What the exercise asks →
Each line in the entries below that holds the string "through" must be copied.

Listed records →
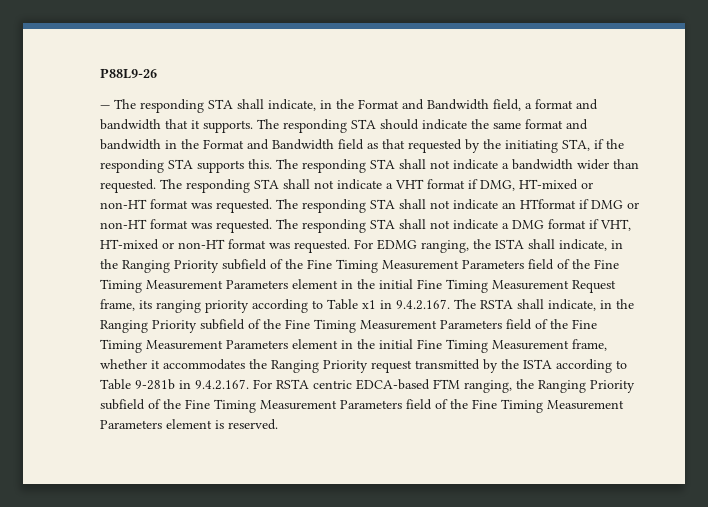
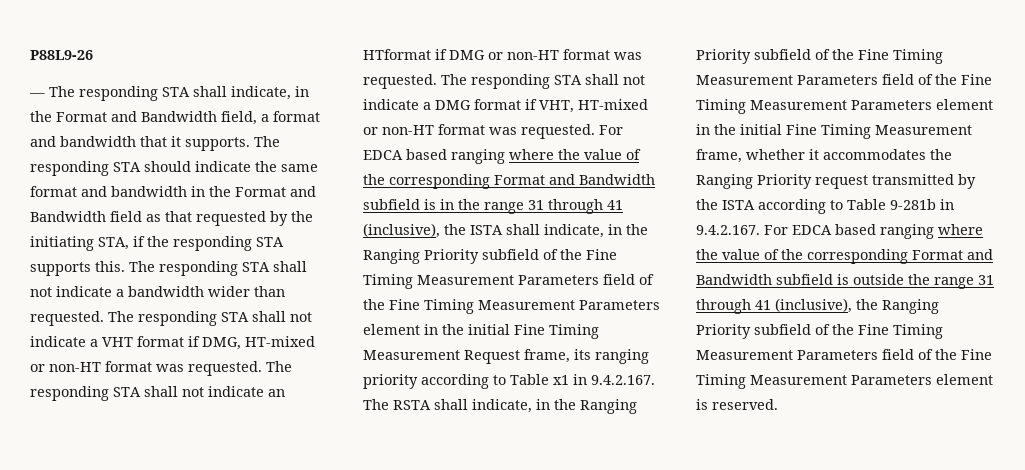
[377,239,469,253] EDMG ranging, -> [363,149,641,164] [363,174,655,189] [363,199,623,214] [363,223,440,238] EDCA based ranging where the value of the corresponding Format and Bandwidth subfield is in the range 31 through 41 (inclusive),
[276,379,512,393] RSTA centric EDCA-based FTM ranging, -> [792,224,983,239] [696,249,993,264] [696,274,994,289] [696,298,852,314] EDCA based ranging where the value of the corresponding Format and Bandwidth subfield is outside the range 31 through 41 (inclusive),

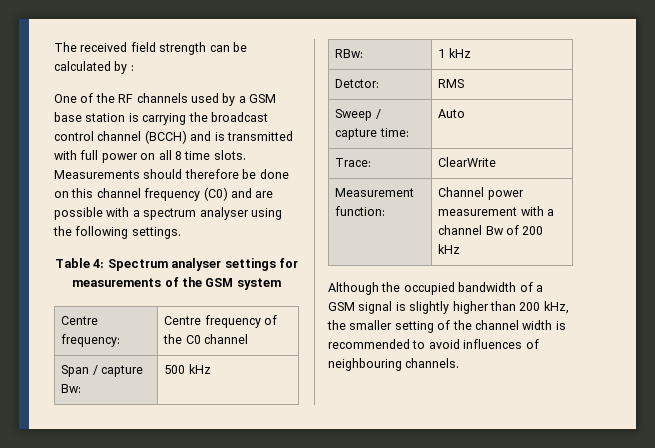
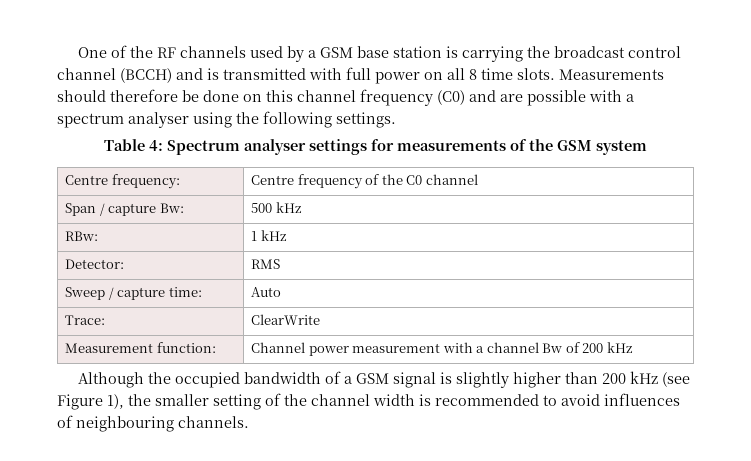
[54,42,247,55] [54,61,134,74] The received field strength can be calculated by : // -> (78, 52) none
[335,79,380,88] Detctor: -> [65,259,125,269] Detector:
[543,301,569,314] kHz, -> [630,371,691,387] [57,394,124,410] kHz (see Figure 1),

Response to this exercise →
[377,239,469,253] EDMG ranging, -> [363,149,641,164] [363,174,655,189] [363,199,623,214] [363,223,440,238] EDCA based ranging where the value of the corresponding Format and Bandwidth subfield is in the range 31 through 41 (inclusive),
[276,379,512,393] RSTA centric EDCA-based FTM ranging, -> [792,224,983,239] [696,249,993,264] [696,274,994,289] [696,298,852,314] EDCA based ranging where the value of the corresponding Format and Bandwidth subfield is outside the range 31 through 41 (inclusive),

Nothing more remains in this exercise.